Jael leafed through the other maps scattered around the room.

“None of these maps show the lands very far west of Allanmere,” she said.

“No; the west, after a point, has hardly been settled,” Shadow told her. “There aren’t many merchant trains to or from the western lands, either, and it was hard getting much news. But when spring came and I was able to move on, I found the stories I’d been looking for.

“Western folk called them ‘ghost people.’ Sometimes folk would see their fires, hear their songs from a distance, and in the morning they were gone as if they’d never been there, no tracks leading to the campsite or away from it. Sometimes folk even saw them traveling, mere flickers of movement like the beat of a dragonfly’s wing, running so fast and so light they could dance right across a lake’s surface like that same dragonfly.” Shadow shook her head. I’d give a good many Suns to have seen it myself.”

The elf sighed regretfully and turned back to the map.

“Here, here, and here,” she said, tapping three points on the map. “Here’s where I heard the stories. It wasn’t city folk who had seen them, of course—Fortune knows the Kresh would’ve avoided the cities—but cities are where the stories live, in taverns and inns and brothels, and that’s where I went hunting them. The Kresh traveled fast, but they were limited by the young, the old, and the sick, and they had to hunt occasionally, and when they stopped, they were seen. Now look at this.”

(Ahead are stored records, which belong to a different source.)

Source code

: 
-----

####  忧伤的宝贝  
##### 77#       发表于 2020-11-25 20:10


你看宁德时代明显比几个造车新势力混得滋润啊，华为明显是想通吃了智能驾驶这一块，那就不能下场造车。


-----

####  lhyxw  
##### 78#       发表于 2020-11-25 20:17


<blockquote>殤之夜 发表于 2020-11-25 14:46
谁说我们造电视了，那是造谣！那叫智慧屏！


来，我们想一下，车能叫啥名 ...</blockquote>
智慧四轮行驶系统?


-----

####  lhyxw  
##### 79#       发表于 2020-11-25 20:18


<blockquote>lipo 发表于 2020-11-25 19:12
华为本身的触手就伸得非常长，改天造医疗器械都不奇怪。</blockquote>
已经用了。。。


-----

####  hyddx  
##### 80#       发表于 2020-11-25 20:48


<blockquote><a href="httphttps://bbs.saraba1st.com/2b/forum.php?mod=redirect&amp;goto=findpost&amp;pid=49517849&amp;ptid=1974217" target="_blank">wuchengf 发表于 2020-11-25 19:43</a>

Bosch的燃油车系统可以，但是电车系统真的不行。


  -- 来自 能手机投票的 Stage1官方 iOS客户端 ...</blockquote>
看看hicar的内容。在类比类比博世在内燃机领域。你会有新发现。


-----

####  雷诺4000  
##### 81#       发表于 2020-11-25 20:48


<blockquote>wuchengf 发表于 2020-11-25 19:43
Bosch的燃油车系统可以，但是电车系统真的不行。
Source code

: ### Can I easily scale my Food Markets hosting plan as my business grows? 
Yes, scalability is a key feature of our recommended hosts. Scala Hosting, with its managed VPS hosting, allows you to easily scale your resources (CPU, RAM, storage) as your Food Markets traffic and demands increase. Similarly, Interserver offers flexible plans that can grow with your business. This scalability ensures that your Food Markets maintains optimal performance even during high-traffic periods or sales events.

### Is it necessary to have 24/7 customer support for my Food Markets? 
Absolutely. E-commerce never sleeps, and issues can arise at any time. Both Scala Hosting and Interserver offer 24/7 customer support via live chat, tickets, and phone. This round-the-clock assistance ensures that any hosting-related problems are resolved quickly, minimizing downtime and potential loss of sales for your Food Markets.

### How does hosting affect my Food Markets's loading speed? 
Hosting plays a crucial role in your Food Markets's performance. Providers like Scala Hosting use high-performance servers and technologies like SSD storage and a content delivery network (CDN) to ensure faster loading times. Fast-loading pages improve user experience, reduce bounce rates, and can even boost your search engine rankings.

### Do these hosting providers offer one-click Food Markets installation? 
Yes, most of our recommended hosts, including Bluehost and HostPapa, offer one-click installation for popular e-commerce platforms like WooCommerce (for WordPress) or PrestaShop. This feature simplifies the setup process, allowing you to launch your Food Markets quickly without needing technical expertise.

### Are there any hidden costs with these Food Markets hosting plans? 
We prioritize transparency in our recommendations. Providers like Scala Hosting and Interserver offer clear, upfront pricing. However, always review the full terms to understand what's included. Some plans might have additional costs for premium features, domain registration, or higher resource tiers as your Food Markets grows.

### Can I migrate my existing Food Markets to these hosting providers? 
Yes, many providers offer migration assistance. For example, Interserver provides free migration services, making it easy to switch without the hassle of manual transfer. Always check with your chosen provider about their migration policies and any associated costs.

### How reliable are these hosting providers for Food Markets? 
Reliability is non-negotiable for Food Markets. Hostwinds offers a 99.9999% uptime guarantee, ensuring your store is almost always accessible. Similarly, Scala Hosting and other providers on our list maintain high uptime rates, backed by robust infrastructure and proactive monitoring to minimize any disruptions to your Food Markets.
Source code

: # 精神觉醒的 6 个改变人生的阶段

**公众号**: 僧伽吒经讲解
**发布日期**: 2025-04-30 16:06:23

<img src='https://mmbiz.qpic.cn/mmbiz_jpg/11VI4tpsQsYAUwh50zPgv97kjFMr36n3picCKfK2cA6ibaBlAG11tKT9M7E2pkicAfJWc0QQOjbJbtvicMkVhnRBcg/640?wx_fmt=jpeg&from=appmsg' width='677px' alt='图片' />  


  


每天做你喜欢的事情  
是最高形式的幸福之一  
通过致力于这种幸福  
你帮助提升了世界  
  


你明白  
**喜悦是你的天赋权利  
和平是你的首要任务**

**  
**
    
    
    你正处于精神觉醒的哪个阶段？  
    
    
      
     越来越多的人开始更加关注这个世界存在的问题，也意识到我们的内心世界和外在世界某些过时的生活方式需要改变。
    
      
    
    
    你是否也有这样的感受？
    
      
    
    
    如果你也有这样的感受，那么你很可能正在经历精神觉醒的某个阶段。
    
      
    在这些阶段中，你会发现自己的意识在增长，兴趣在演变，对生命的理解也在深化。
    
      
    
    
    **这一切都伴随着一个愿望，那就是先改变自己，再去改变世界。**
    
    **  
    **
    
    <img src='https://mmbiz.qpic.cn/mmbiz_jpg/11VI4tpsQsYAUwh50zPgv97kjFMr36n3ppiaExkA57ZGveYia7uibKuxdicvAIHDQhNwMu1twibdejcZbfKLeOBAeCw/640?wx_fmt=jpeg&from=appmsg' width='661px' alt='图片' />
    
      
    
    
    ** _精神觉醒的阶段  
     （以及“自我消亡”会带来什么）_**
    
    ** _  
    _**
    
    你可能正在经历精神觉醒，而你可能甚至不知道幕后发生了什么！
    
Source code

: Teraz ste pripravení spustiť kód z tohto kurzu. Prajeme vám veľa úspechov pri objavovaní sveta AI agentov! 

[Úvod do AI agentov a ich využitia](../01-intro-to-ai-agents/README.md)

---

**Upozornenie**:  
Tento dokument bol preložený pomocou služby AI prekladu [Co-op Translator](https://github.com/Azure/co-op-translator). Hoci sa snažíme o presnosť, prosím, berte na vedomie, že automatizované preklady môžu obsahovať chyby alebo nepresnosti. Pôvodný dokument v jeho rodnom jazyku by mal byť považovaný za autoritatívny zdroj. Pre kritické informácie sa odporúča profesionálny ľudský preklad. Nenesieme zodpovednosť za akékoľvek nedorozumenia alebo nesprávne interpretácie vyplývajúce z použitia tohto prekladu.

Shadow picked up a strip of thong and laid one end of it on the spot she’d marked in the northern mountains. “Put your finger on that.” She stretched the thong westward; the three cities she had indicated formed an almost straight line under the thong’s length.

“Allowing a bit for the fact they were seen outside the cities, the Kresh traveled in almost a perfectly straight line,” Shadow told them. “Not straight west, but west and south a bit from the mountains north of Ramant. Drawing a line along that trail, you can get a pretty good prediction of their course beyond that. I’ll draw that on a traveling map for you. At some point you’ll begin reaching lands that aren’t mapped, and this may be the only thing you have to guide you. Fortune knows that even if they’d left tracks, two decades would have eaten the traces. Whenever you can find a city or a village, find the old folk and ask about the rumors. As long as you’re on the right track, there’ll be someone who saw them.”